*WORK ORDER*
Every line with the string "hand" must be copied from the entries below.

[Structured pose outputs]
= Beginning of Section =

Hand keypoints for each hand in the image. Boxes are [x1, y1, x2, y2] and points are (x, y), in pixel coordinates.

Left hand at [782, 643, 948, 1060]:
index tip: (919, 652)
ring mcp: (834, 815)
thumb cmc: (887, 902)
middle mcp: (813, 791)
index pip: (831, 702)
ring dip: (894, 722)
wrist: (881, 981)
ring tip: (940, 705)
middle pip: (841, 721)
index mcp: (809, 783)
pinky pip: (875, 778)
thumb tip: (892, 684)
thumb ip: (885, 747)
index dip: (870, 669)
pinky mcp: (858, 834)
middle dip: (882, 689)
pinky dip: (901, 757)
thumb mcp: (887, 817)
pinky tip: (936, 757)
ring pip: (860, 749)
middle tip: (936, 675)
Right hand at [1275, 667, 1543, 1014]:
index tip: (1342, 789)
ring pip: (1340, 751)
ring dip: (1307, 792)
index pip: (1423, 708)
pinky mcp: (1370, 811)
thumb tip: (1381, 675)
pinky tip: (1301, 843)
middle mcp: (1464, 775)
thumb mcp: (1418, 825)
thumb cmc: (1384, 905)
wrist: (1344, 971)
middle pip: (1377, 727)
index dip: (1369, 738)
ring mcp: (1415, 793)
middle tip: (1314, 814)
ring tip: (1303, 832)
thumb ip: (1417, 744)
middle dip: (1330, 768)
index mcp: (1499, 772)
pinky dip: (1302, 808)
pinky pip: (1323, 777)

= End of Section =
= Beginning of Section =

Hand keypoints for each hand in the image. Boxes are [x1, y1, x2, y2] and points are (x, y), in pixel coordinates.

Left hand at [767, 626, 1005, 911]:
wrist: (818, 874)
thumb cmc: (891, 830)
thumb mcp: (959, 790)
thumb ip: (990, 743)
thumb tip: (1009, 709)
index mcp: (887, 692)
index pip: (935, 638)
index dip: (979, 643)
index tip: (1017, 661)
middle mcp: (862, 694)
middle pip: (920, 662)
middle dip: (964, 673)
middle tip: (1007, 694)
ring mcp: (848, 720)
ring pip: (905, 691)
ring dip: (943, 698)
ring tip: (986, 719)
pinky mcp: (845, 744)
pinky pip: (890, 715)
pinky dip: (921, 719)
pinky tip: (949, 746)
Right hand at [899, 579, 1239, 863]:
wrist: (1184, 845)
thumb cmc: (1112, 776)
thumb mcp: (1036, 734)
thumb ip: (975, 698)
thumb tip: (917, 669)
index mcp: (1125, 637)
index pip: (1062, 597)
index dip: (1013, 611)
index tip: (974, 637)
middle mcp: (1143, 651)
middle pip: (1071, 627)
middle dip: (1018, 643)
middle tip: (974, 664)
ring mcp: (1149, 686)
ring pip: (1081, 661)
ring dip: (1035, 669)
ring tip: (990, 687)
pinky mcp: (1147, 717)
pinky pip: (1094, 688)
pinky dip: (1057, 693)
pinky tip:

= End of Section =

*REPLY*
Hand keypoints for each hand in the image. Boxes are [x1, y1, x2, y2] and points are (x, y), in pixel coordinates.
Left hand at [782, 643, 948, 1060]:
Right hand at [1275, 667, 1543, 1014]:
Hand keypoints for each hand in the image. Boxes are [x1, y1, x2, y2] and points are (x, y), in pixel coordinates.
Left hand at [767, 626, 1005, 911]:
Right hand at [899, 579, 1239, 863]:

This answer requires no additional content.